The model does not see a payload. It sees a helpful note about how to use the tool well, written in the same voice as every other instruction it has been given. There is no exploit in the traditional sense, no buffer to overflow, no injection into a parser. The attack is that the model was asked nicely, by a string it had been told to trust.
The technique has been demonstrated against real, popular MCP servers. Researchers showed an agent connected to a messaging integration being steered, through a poisoned tool description, into exfiltrating private message history to an attacker-controlled destination. The user asked the agent to do something ordinary. The tool’s own description did the rest.
Three properties make this class of attack slip past the defenses teams already have.
The first is that the malicious instruction lives in metadata, not in a request body. Security tooling that inspects what an agent sends often never looks at the descriptions of the tools the agent loaded. The poison is in the menu, not the order.
The second is that the description can change after you approve it. A server you vetted on Monday can serve a different description on Friday. If your trust decision was made once, at connection time, and never revisited, a server can earn trust while it is benign and spend it later. We hit a version of this in our own review, where new project directories were trusted automatically the first time they were opened. Trust that is granted once and never re-checked is trust an attacker can wait out.

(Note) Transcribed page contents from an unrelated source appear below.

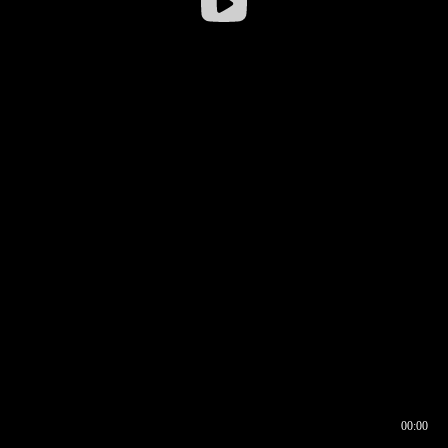
00:00
00:16
00:00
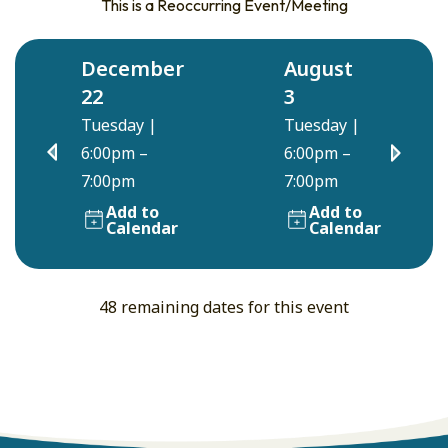
This is a Reoccurring Event/Meeting
December
August
22
3
Tuesday
|
Tuesday
|
6:00pm –
6:00pm –
7:00pm
7:00pm
Add to
Add to
Calendar
Calendar
48 remaining dates for this event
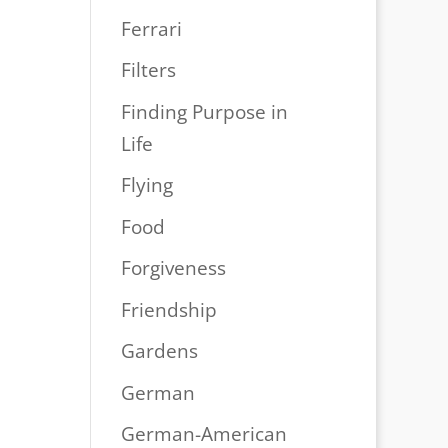
Ferrari
Filters
Finding Purpose in
Life
Flying
Food
Forgiveness
Friendship
Gardens
German
German-American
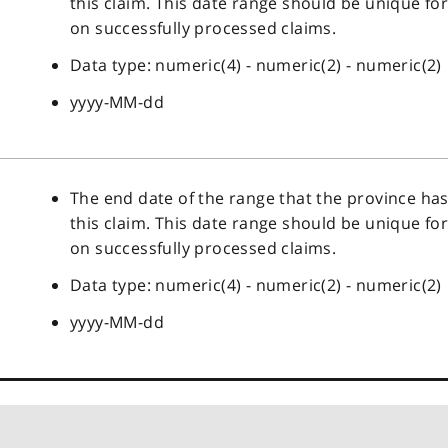
this claim. This date range should be unique fo
on successfully processed claims.
Data type: numeric(4) - numeric(2) - numeric(2)
yyyy-MM-dd
The end date of the range that the province ha
this claim. This date range should be unique fo
on successfully processed claims.
Data type: numeric(4) - numeric(2) - numeric(2)
yyyy-MM-dd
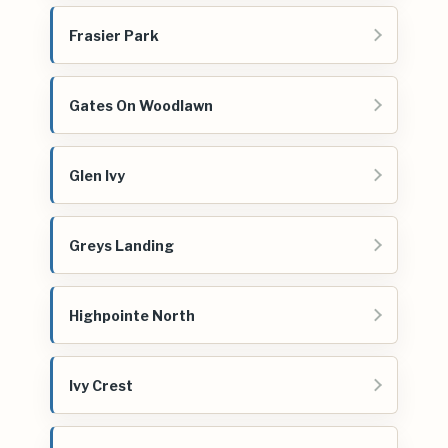
Frasier Park
Gates On Woodlawn
Glen Ivy
Greys Landing
Highpointe North
Ivy Crest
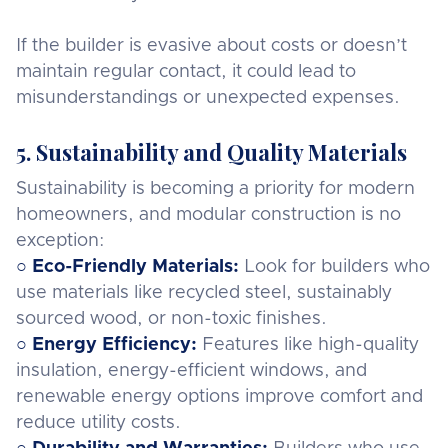
If the builder is evasive about costs or doesn’t
maintain regular contact, it could lead to
misunderstandings or unexpected expenses.
5. Sustainability and Quality Materials
Sustainability is becoming a priority for modern
homeowners, and modular construction is no
exception:
○
Eco-Friendly Materials:
Look for builders who
use materials like recycled steel, sustainably
sourced wood, or non-toxic finishes.
○
Energy Efficiency:
Features like high-quality
insulation, energy-efficient windows, and
renewable energy options improve comfort and
reduce utility costs.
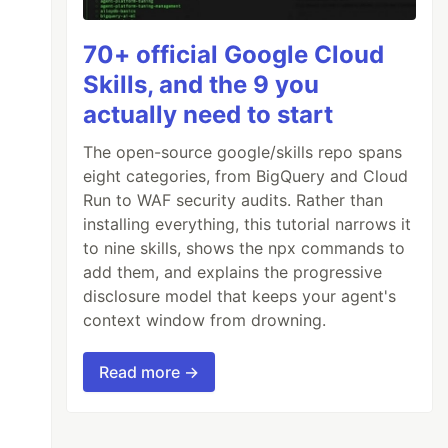
70+ official Google Cloud
Skills, and the 9 you
actually need to start
The open-source google/skills repo spans
eight categories, from BigQuery and Cloud
Run to WAF security audits. Rather than
installing everything, this tutorial narrows it
to nine skills, shows the npx commands to
add them, and explains the progressive
disclosure model that keeps your agent's
context window from drowning.
Read more →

The third is that the second-order effects look like normal agent behavior. A poisoned description does not make the agent crash. It makes the agent read a file it had access to anyway, or call a tool it was allowed to call, with arguments that look plausible. The agent is not malfunctioning. It is doing exactly what it was told, by an instruction that should never have been allowed to give orders.
There is no single setting that fixes this, because the vulnerability is structural. The model is built to follow instructions, and tool descriptions are instructions. The defenses are about constraining the blast radius and reclaiming the trust decision.
Treat tool metadata as untrusted input. A tool description is data from an external party, not configuration you wrote. It should be reviewed, pinned to a version, and re-checked when it changes, with the same suspicion you would apply to any third-party content that reaches the model.
Keep tool definitions inside the perimeter. The reason running tool servers on infrastructure you control is not optional is exactly this. When the server, its descriptions, and its update path all sit inside your boundary, an attacker has to get inside to poison anything. When they sit on a public registry that anyone can publish to, the poison is a pull request away. Recent counts of exposed and vulnerable tool servers on the open internet run into the thousands, and the protocol’s own community has started publishing security guidance and scanners in response.
Gate the actions, not the intentions. The model deciding to read a private key is not where you stop the attack, because by then the instruction has already been followed. You stop it at the boundary where the read or the network call actually happens, with policy that asks what this action touches rather than whether the model meant well. Sensitive capabilities, anything that exfiltrates data or moves money or reaches outside the perimeter, should require a human in the path, not a description’s say-so.
Log the tool surface, not only the conversation. If you cannot answer which tool descriptions were loaded in a session, and whether any of them changed, you cannot investigate a tool-poisoning incident after the fact. The audit chain has to cover the tools the agent could see, the same way it covers the calls the agent made.
Tool poisoning is a clean example of why agent security is its own discipline and not a coat of paint on application security. The attack uses no memory corruption and no broken parser. It uses the one capability that makes an agent useful, which is its willingness to read instructions and act on them, and it points that capability at the attacker’s text. Every team wiring agents to outside tools inherits this, whether the tools come from a vendor, a public registry, or a teammate who installed something last week.
The defense is not cleverer than the attack. Know what your agent is connected to, keep those connections inside a boundary you control, re-check the trust you granted, and put a human between the model and anything that would hurt to get wrong. The agent will keep reading the manual. The job is to make sure you wrote it.